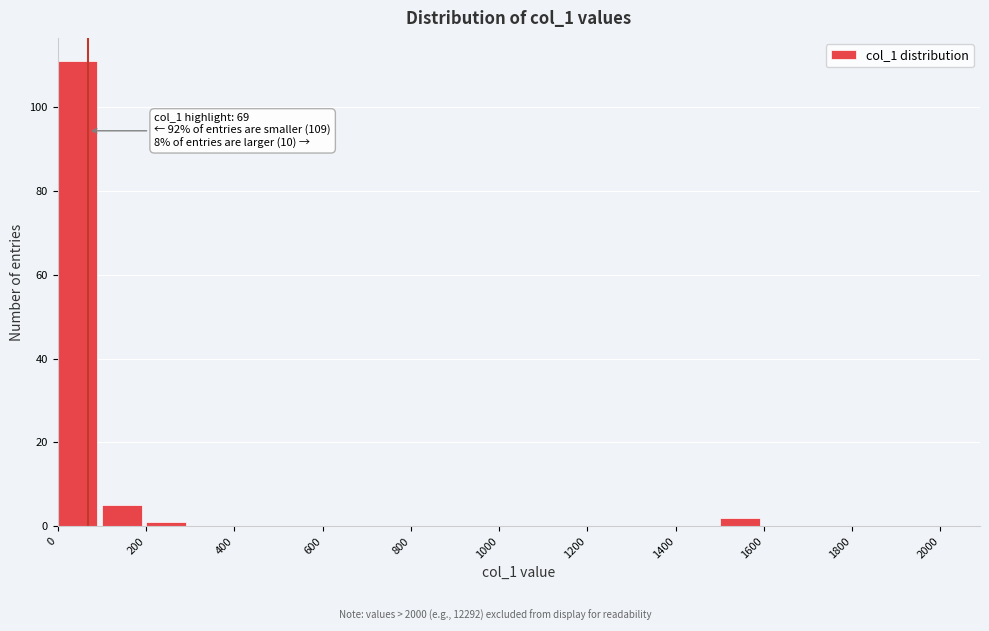

Over which range of the x-axis is the bar tallest?

0 to 100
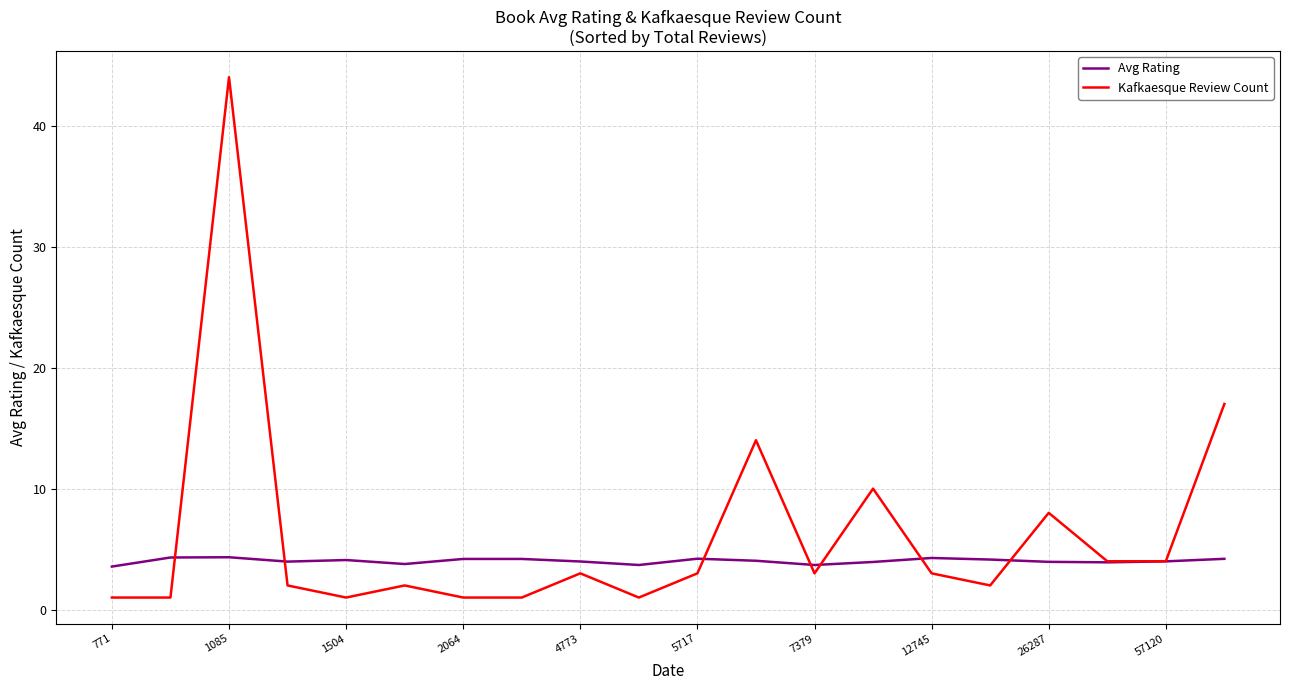

Which series has the largest range (max minus min)?

Kafkaesque Review Count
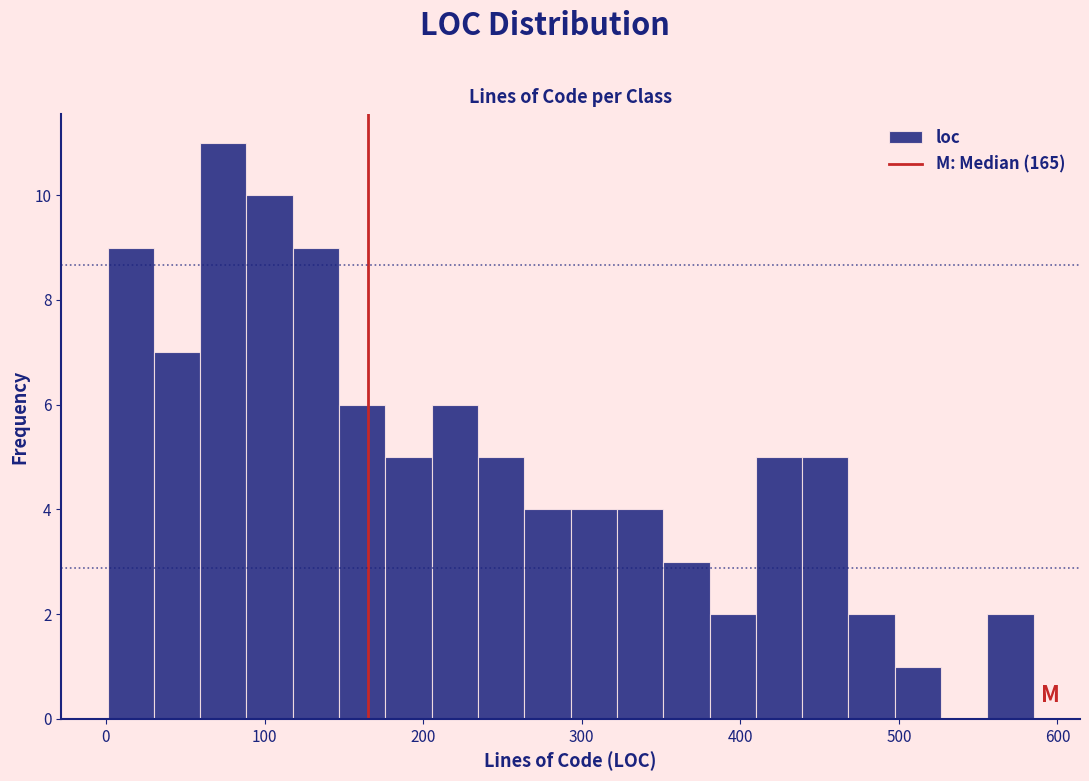

Read against the x-axis, roughly where is the centre of the tallest bar?

70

Exercise goal:
Retype the records above line for line, leaving out the pictures.

The answer:
Over which range of the x-axis is the bar tallest?

0 to 100

Which series has the largest range (max minus min)?

Kafkaesque Review Count

Read against the x-axis, roughly where is the centre of the tallest bar?

70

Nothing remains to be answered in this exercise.